Hnus: Why is it asking for email?
convexly: I just removed that, full results should be fully visible without email! A hard refresh should show the update.
convexly: Great question. Calibration specifically is about whether your confidence in an answer matches your accuracy, not whether you know the answer. Someone who knows a lot but is always 90% confident would score poorly even if they're wrong 20% of the time, as an example.In terms of research, Tetlock's Expert Political Judgement and Superforecasting were the foundation. He did a 20 year study that showed domain experts were barely better than chance at long-range predictions. The Brier score was the standard metric for that research.
lorenzohess: I see, that makes a lot of sense. Maybe the UI should reflect this? Have one button for True or False or Uncertain, and then the slider for confidence in the answer?

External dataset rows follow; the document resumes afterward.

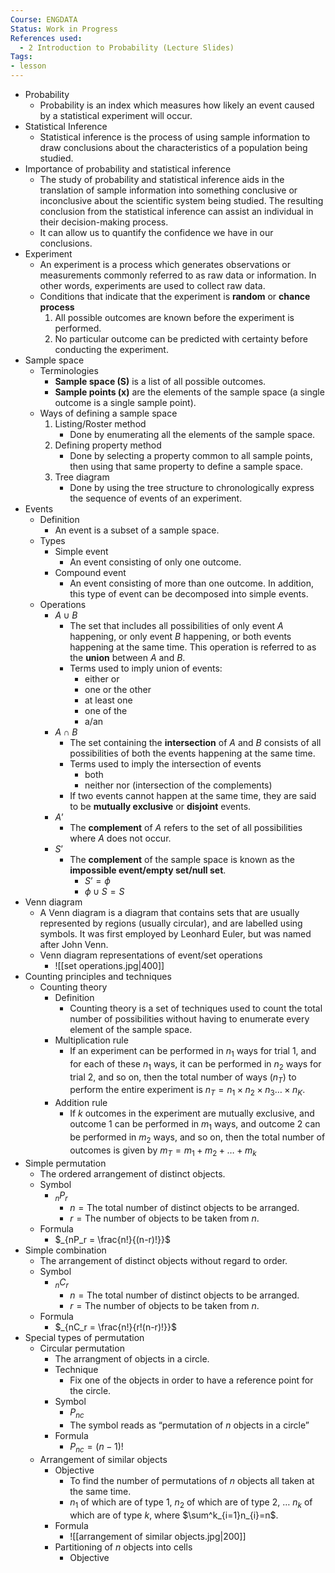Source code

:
 ```yaml
---
Course: ENGDATA
Status: Work in Progress
References used:
  - 2 Introduction to Probability (Lecture Slides)
Tags:
- lesson
---
```


- Probability
	- Probability is an index which measures how likely an event caused by a statistical experiment will occur.
- Statistical Inference
	- Statistical inference is the process of using sample information to draw conclusions about the characteristics of a population being studied.
- Importance of probability and statistical inference
	- The study of probability and statistical inference aids in the translation of sample information into something conclusive or inconclusive about the scientific system being studied. The resulting conclusion from the statistical inference can assist an individual in their decision-making process.
	- It can allow us to quantify the confidence we have in our conclusions.
- Experiment
	- An experiment is a process which generates observations or measurements commonly referred to as raw data or information. In other words, experiments are used to collect raw data.
	- Conditions that indicate that the experiment is **random** or **chance process**
		1. All possible outcomes are known before the experiment is performed.
		2. No particular outcome can be predicted with certainty before conducting the experiment.
- Sample space
	- Terminologies
		- **Sample space (S)** is a list of all possible outcomes.
		- **Sample points (x)** are the elements of the sample space (a single outcome is a single sample point).
	- Ways of defining a sample space
		1. Listing/Roster method
			- Done by enumerating all the elements of the sample space.
		2. Defining property method
			- Done by selecting a property common to all sample points, then using that same property to define a sample space.
		3. Tree diagram
			- Done by using the tree structure to chronologically express the sequence of events of an experiment.
- Events
	- Definition
		- An event is a subset of a sample space.
	- Types
		- Simple event
			- An event consisting of only one outcome.
		- Compound event
			- An event consisting of more than one outcome. In addition, this type of event can be decomposed into simple events.
	- Operations
		- $A \cup B$
			- The set that includes all possibilities of only event $A$ happening, or only event $B$ happening, or both events happening at the same time. This operation is referred to as the **union** between $A$ and $B$.
			- Terms used to imply union of events:
				- either or
				- one or the other
				- at least one
				- one of the
				- a/an
		- $A \cap B$
			- The set containing the **intersection** of $A$ and $B$ consists of all possibilities of both the events happening at the same time.
			- Terms used to imply the intersection of events
				- both
				- neither nor (intersection of the complements)
			- If two events cannot happen at the same time, they are said to be **mutually exclusive** or **disjoint** events.
		- $A’$
			- The **complement** of $A$ refers to the set of all possibilities where $A$ does not occur.
		- $S’$
			- The **complement** of the sample space is known as the **impossible event/empty set/null set**.
				- $S’=\phi$
				- $\phi \cup S = S$
- Venn diagram
	- A Venn diagram is a diagram that contains sets that are usually represented by regions (usually circular), and are labelled using symbols. It was first employed by Leonhard Euler, but was named after John Venn.
	- Venn diagram representations of event/set operations
		- ![[set operations.jpg|400]]
- Counting principles and techniques
	- Counting theory
		- Definition
			- Counting theory is a set of techniques used to count the total number of possibilities without having to enumerate every element of the sample space.
		- Multiplication rule
			- If an experiment can be performed in $n_{1}$ ways for trial 1, and for each of these $n_1$ ways, it can be performed in $n_{2}$ ways for trial 2, and so on, then the total number of ways ($n_T$) to perform the entire experiment is $n_T = n_1 \times n_2 \times n_3 \ldots \times n_K$.
		- Addition rule
			- If $k$ outcomes in the experiment are mutually exclusive, and outcome 1 can be performed in $m_1$ ways, and outcome $2$ can be performed in $m_2$ ways, and so on, then the total number of outcomes is given by $m_T=m_1+m_2+\ldots+m_k$
- Simple permutation
	- The ordered arrangement of distinct objects.
	- Symbol
		-  $_nP_r$
			- $n = \text{The total number of distinct objects to be arranged.}$
			- $r = \text{The number of objects to be taken from } n \text{.}$
	- Formula
		- $_{nP_r = \frac{n!}{(n-r)!}}$
- Simple combination
	- The arrangement of distinct objects without regard to order.
	- Symbol
		- $_nC_r$
			- $n = \text{The total number of distinct objects to be arranged.}$
			- $r = \text{The number of objects to be taken from } n \text{.}$
	- Formula
		- $_{nC_r = \frac{n!}{r!(n-r)!}}$
- Special types of permutation
	- Circular permutation
		- The arrangment of objects in a circle.
		- Technique
			- Fix one of the objects in order to have a reference point for the circle.
		- Symbol
			- $P_{nc}$
			- The symbol reads as “permutation of $n$ objects in a circle”
		- Formula
			- $P_{nc}=(n-1)!$
	- Arrangement of similar objects
		- Objective
			- To find the number of permutations of $n$ objects all taken at the same time.
			- $n_1$ of which are of type 1, $n_2$ of which are of type 2, $\ldots$ $n_k$ of which are of type $k$, where $\sum^k_{i=1}n_{i}=n$.
		- Formula
			- ![[arrangement of similar objects.jpg|200]]
		- Partitioning of $n$ objects into cells
			- Objective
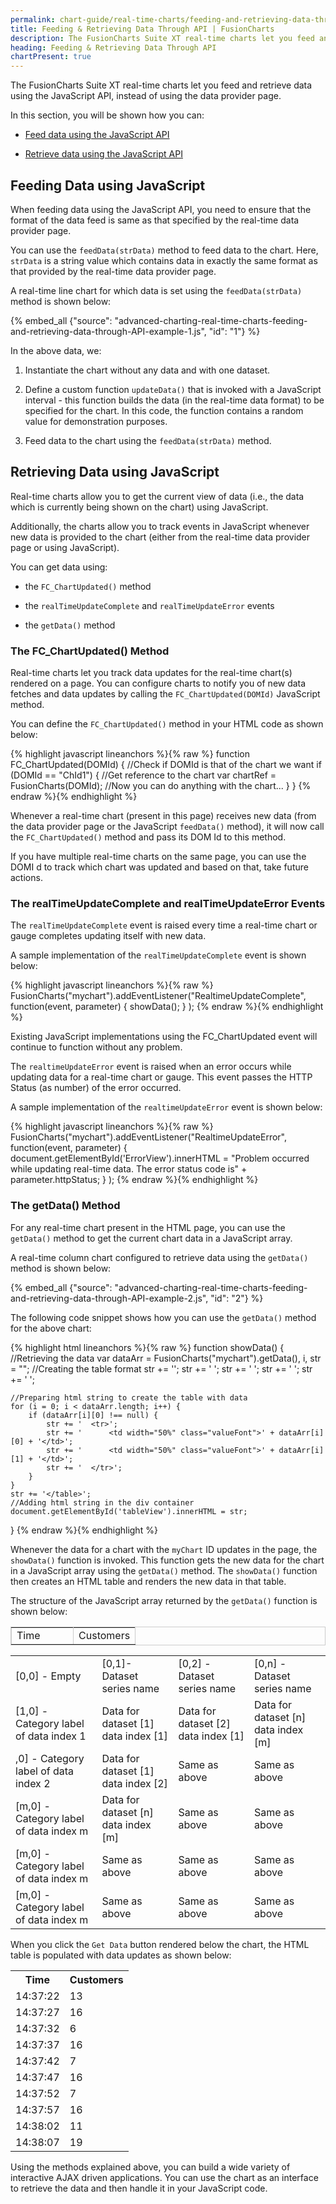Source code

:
 ```yaml
---
permalink: chart-guide/real-time-charts/feeding-and-retrieving-data-through-api.html
title: Feeding & Retrieving Data Through API | FusionCharts
description: The FusionCharts Suite XT real-time charts let you feed and retrieve data using the JavaScript API, instead of using the data provider page.
heading: Feeding & Retrieving Data Through API
chartPresent: true
---
```


The FusionCharts Suite XT real-time charts let you feed and retrieve data using the JavaScript API, instead of using the data provider page.

In this section, you will be shown how you can:

* <a href="{{ site.baseurl }}chart-guide/real-time-charts/feeding-and-retrieving-data-through-api.html#feeding-data-using-javascript">Feed data using the JavaScript API</a>

* <a href="{{ site.baseurl }}chart-guide/real-time-charts/feeding-and-retrieving-data-through-api.html#retrieving--data-using-javascript">Retrieve data using the JavaScript API</a>

## Feeding Data using JavaScript

When feeding data using the JavaScript API, you need to ensure that the format of the data feed is same as that specified by the real-time data provider page.

You can use the `feedData(strData)` method to feed data to the chart. Here, `strData` is a string value which contains data in exactly the same format as that provided by the real-time data provider page.

A real-time line chart for which data is set using the `feedData(strData)` method is shown below:

{% embed_all {"source": "advanced-charting-real-time-charts-feeding-and-retrieving-data-through-API-example-1.js", "id": "1"} %}


In the above data, we:

1. Instantiate the chart without any data and with one dataset.

2. Define a custom function `updateData()` that is invoked with a JavaScript interval - this function builds the data (in the real-time data format) to be specified for the chart. In this code, the function contains a random value for demonstration purposes.

3. Feed data to the chart using the `feedData(strData)` method.

## Retrieving  Data using JavaScript

Real-time charts allow you to get the current view of data (i.e., the data which is currently being shown on the chart) using JavaScript.

Additionally, the charts allow you to track events in JavaScript whenever new data is provided to the chart (either from the real-time data provider page or using JavaScript).

You can get data using:

* the `FC_ChartUpdated()` method

* the `realTimeUpdateComplete` and `realTimeUpdateError` events

* the `getData()` method

### The FC_ChartUpdated() Method

Real-time charts let you track data updates for the real-time chart(s) rendered on a page. You can configure charts to notify you of new data fetches and data updates by calling the `FC_ChartUpdated(DOMId)` JavaScript method.

You can define the `FC_ChartUpdated()` method in your HTML code as shown below:

{% highlight javascript lineanchors %}{% raw %}
function FC_ChartUpdated(DOMId) {
    //Check if DOMId is that of the chart we want
    if (DOMId == "ChId1") {
        //Get reference to the chart
        var chartRef = FusionCharts(DOMId);
        //Now you can do anything with the chart...
    }
}
{% endraw %}{% endhighlight %}

Whenever a real-time chart (present in this page) receives new data (from the data provider page or the JavaScript `feedData()` method), it will now call the `FC_ChartUpdated()` method and pass its DOM Id to this method.

If you have multiple real-time charts on the same page, you can use the DOMI d to track which chart was updated and based on that, take future actions.

### The realTimeUpdateComplete and realTimeUpdateError Events

The `realTimeUpdateComplete` event is raised every time a real-time chart or gauge completes updating itself with new data.

A sample implementation of the `realTimeUpdateComplete` event is shown below:

{% highlight javascript lineanchors %}{% raw %}
FusionCharts("mychart").addEventListener("RealtimeUpdateComplete",
    function(event, parameter)
    {
        showData();
    }
);
{% endraw %}{% endhighlight %}

Existing JavaScript implementations using the FC_ChartUpdated event will continue to function without any problem.



The `realtimeUpdateError` event is raised when an error occurs while updating data for a real-time chart or gauge. This event passes the HTTP Status (as number) of the error occurred.



A sample implementation of the `realtimeUpdateError` event is shown below:

{% highlight javascript lineanchors %}{% raw %}
FusionCharts("mychart").addEventListener("RealtimeUpdateError",
    function(event, parameter)
    {
        document.getElementById('ErrorView').innerHTML = "Problem occurred while updating real-time data. The error status code is" + parameter.httpStatus;
    }
);
{% endraw %}{% endhighlight %}

### The getData() Method

For any real-time chart present in the HTML page, you can use the `getData()` method to get the current chart data in a JavaScript array.

A real-time column chart configured to retrieve data using the `getData()` method is shown below:

{% embed_all {"source": "advanced-charting-real-time-charts-feeding-and-retrieving-data-through-API-example-2.js", "id": "2"} %}

The following code snippet shows how you can use the `getData()` method for the above chart:

{% highlight html lineanchors %}{% raw %}
function showData() {
    //Retrieving the data
    var dataArr = FusionCharts("mychart").getData(),
        i,
        str = "";
    //Creating the table format
    str += '<table border="1" cellpadding="1" cellspacing="0" bordercolor="#cccccc" width="100%">';
    str += '  <tr>';
    str += '      <td width="50%" class="fontBold valueFont">Time</td>';
    str += '      <td width="50%" class="fontBold valueFont">Customers</td>';
    str += '  </tr>';

    //Preparing html string to create the table with data
    for (i = 0; i < dataArr.length; i++) {
        if (dataArr[i][0] !== null) {
            str += '  <tr>';
            str += '      <td width="50%" class="valueFont">' + dataArr[i][0] + '</td>';
            str += '      <td width="50%" class="valueFont">' + dataArr[i][1] + '</td>';
            str += '  </tr>';
        }
    }
    str += '</table>';
    //Adding html string in the div container
    document.getElementById('tableView').innerHTML = str;
}
{% endraw %}{% endhighlight %}

Whenever the data for a chart with the `myChart` ID updates in the page, the `showData()` function is invoked. This function gets the new data for the chart in a JavaScript array using the `getData()` method. The `showData()` function then creates an HTML table and renders the new data in that table.

The structure of the JavaScript array returned by the `getData()` function is shown below:

<table>
  <tr>
    <td>[0,0] - Empty </td>
    <td>[0,1]- Dataset series name </td>
    <td>[0,2] - Dataset series name</td>
    <td>[0,n] - Dataset series name</td>
  </tr>
  <tr>
    <td>[1,0] - Category label of data index 1</td>
    <td>Data for dataset [1] data index [1]</td>
    <td>Data for dataset [2] data index [1]</td>
    <td>Data for dataset [n] data index [m]</td>
  </tr>
  <tr>
    <td>,0] - Category label of data index 2</td>
    <td>Data for dataset [1] data index [2]</td>
    <td>Same as above</td>
    <td>Same as above</td>
  </tr>
  <tr>
    <td>[m,0] - Category label of data index m</td>
    <td>Data for dataset [n] data index [m]</td>
    <td>Same as above</td>
    <td>Same as above</td>
  </tr>
  <tr>
    <td>[m,0] - Category label of data index m</td>
    <td>Same as above</td>
    <td>Same as above</td>
    <td>Same as above</td>
  </tr>
  <tr>
    <td>[m,0] - Category label of data index m</td>
    <td>Same as above</td>
    <td>Same as above</td>
    <td>Same as above</td>
  </tr>
</table>


When you click the `Get Data` button rendered below the chart, the HTML table is populated with data updates as shown below:

<table>
  <tr>
    <th>Time</th>
    <th>Customers</th>
  </tr>
  <tr>
    <td>14:37:22</td>
    <td>13</td>
  </tr>
  <tr>
    <td>14:37:27</td>
    <td>16</td>
  </tr>
  <tr>
    <td>14:37:32</td>
    <td>6</td>
  </tr>
  <tr>
    <td>14:37:37</td>
    <td>16</td>
  </tr>
  <tr>
    <td>14:37:42</td>
    <td>7</td>
  </tr>
  <tr>
    <td>14:37:47</td>
    <td>16</td>
  </tr>
  <tr>
    <td>14:37:52</td>
    <td>7</td>
  </tr>
  <tr>
    <td>14:37:57</td>
    <td>16</td>
  </tr>
  <tr>
    <td>14:38:02</td>
    <td>11</td>
  </tr>
  <tr>
    <td>14:38:07</td>
    <td>19</td>
  </tr>
</table>


Using the methods explained above, you can build a wide variety of interactive AJAX driven applications. You can use the chart as an interface to retrieve the data and then handle it in your JavaScript code.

convexly: That's a really good UX idea. I can see how it's not the most intuitive now. Separating the direction from the confidence level would make it much clearer. Adding that to my list.
addisonl: > Question: A fair die rolling a 6 twice in a row is more likely than rolling 1-2-3-4-5-6 in sequenceTwo 6s in a row is 1/36 chance (1/6)^21-2-3-4-5-6 is a 1/46656 chance (1/6)^6Website is claiming they are the same probability:> Same probability: 1/46,656 — Both outcomes have exactly the same probability: (1/6)^6 = 1/46,656. This illustrates the representativeness heuristic — random-looking sequences feel more probable than ordered ones.Website's "answer" is wrong: was the question supposed to be rolling a 6 six times in a row?
cyanydeez: Yeah, most likely it was try to identify a bias of human perception, that 1,2,3,4,5,6 would be more probably than 6x6.A better way to illustrate this bias is with coin flips. People will tell you that odds of 6 heads is more rare than the odds 3 tails then 3 heads. The difficulty is understanding whether they mean "in order" or "as a group".If it's in order, the odds are the same. Every order of H/T has the same probability, but humans will see "all heads" and think that's more rare. But the important bit is whether there's a clear understanding ordering.
1qaboutecs: came with the same complaint. the website then had the nerve to tell me i am overconfident.
convexly: Fair point! Bad question on my end. The overconfidence was based on all 10 questions though, not just that one!
gcanyon: Wait, so roughly is it rewarding being confident when correct, and penalizing being confident when wrong? Meaning that the highest score is only achievable if you answer fully confident true or false, and get all 10 correct?If so, isn't that conflating knowledge with over/under confidence?
convexly: Your point on scoring is correct, if you're 100% confident and right on everything you would score a perfect 0. The calibration insight is in how you handle the questions where you don't know the answer. Say you're highly knowledgeable and 95% confident on everything, but get 2 wrong scores compared to someone that says they are 70% confident on those same two questions. That would indicate that you are overconfident compared to the other person!
snarf21: If anyone is interested in why we are bad at estimating, please check out the amazing book Thinking, Fast and Slow: Daniel Kahneman.
convexly: Great recommendation. That was one of the biggest influences for starting to write my decisions down and then building this.
Havoc: I'd consider removing some questions that are bound to be country specific. e.g. The one about time spent in front of a red light.>0.188Slightly above avg - yay
convexly: That's fair, I'll flag those or maybe even add regional context. Nice score, well above average!